There’s one big idea I’ll take away from Lott’s semi-autobiographical Letters and Life (Crossway, 2013). It appears on page 47, under the banner for chapter 3: “On Precision.” It’s not even Lott’s words, or Lott’s story. But he uses it throughout the chapter, and I’ll never forget it. Lott begins:
Here’s a quote I keep taped to the wall above my desk, which is to say it is an important one, one of my favorites, and one that helps me when I write. It’s from a memoir piece the poet Phil Levine wrote that appeared in the journal Ploughshares a few years ago. It’s about his having been a student in one of those legendary workshops at Iowa, this one taught by none other than John Berryman, that madman prophet whose lips were touched by the searing coal of poetry. Levine writes that one day Berryman gave the assembled young writers the following monumentally inspiring and intensely intimidating exhortation: “You should always be trying to write a poem you are unable to write, a poem you lack the technique, the language, the courage to achieve. Otherwise, you’re merely imitating yourself, going nowhere because that’s always easiest.”
I don’t remember exactly what I thought when I first read those last two sentences. But I know I stopped. I stopped because I had just been taken somewhere I’d never been taken before. I’d read a real idea, put into real writing.
Because here’s the thing: In writing we’re not just trying to circle the same property, crest the same hill, ford the same river. Writing is a pioneer activity, a mission impossible of the mind. The best writers take us places we’ve not been because we didn’t have the words to get there, and they got there (and took us with them) because they launched themselves into the journey even when they didn’t have the words, either.
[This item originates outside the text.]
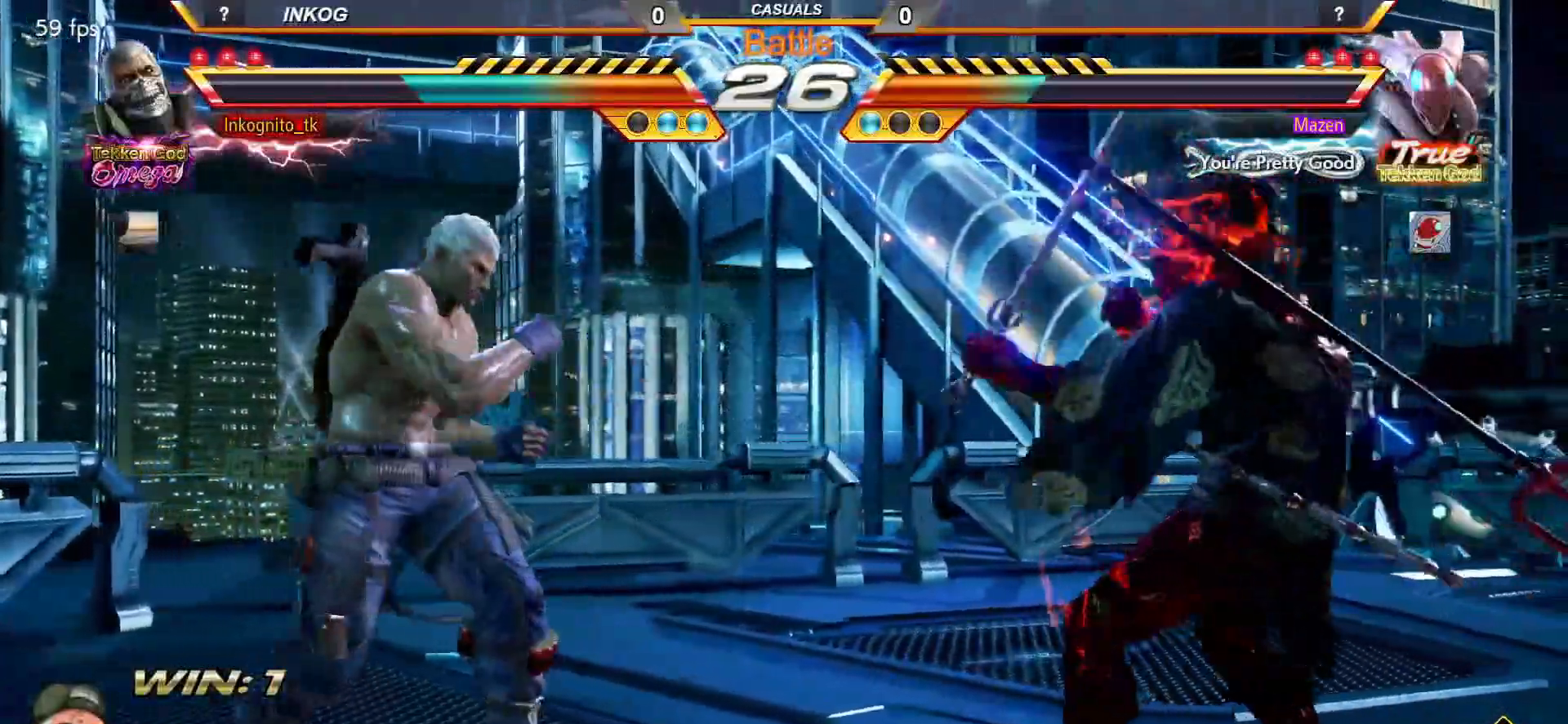
{"buttons": ["TRIANGLE", "R1"], "left_stick": "center", "events": [[50, "left_stick", "right"], [100, "TRIANGLE", "down"], [233, "R1", "down"], [400, "left_stick", "center"]]}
No one has the words until they have them. And then, there they are, and a new world comes into being.
Of course, it’s rarely that simple. Rarely do the right words just happen upon us like surprise sunsets. Most often we fight for them. We fight to win them from the ever-thickening web of synthetic constraints that dim the glory of the written word. We fight to liberate them from our incessant lackadaisy — or else our overweaning pride and overbearing cleverness. Either way, it’s most often a fight.
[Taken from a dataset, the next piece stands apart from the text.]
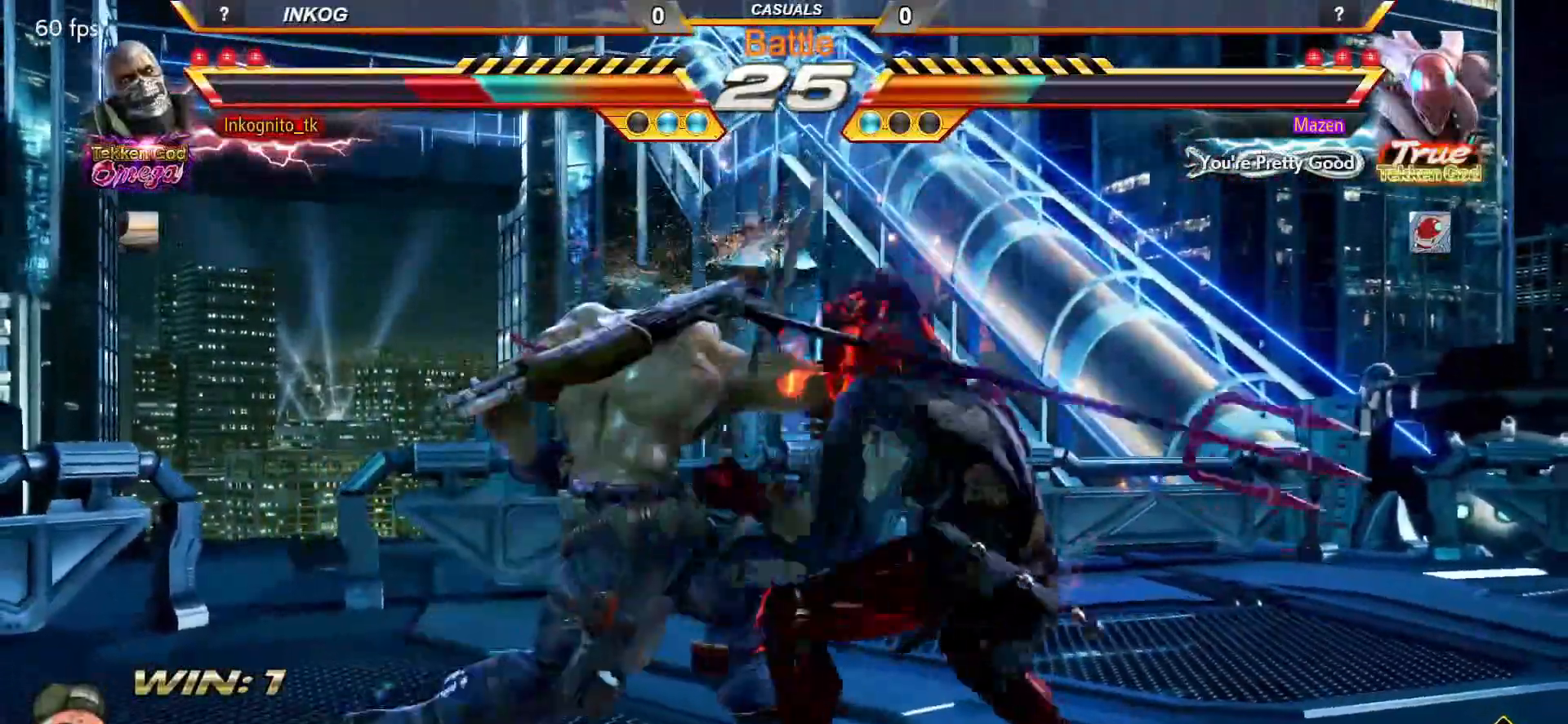
{"buttons": [], "left_stick": "left", "events": [[133, "R1", "down"], [150, "R1", "up"], [250, "R1", "down"], [267, "R1", "up"], [333, "TRIANGLE", "up"], [367, "left_stick", "left"]]}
Precision calls for patience, it calls for searching; it calls for striving; it also calls for letting yourself trip over what is right there in the path before you. Precision is indispensable; it is just beyond your reach. You don’t have the technique, the language, or the courage to achieve precision. But if you want to write, then for all these reasons — and chiefly because we serve a precise God who is creator of all things — you must reach for precision. As a writer you must always be striving for that which you cannot yet achieve and for that which you cannot yet know (62).
So what will it mean for me to write for the rest of my life? Many things, but never less than this: “trying to write a poem I’m unable to write, a poem I lack the technique, the language, the courage to achieve.” Then, though it may be a literary bloodbath to get there, I’ll get somewhere I’ve not gotten before. And perhaps take someone with me.
Thanks to Crossway for providing a free copy for unbiased review.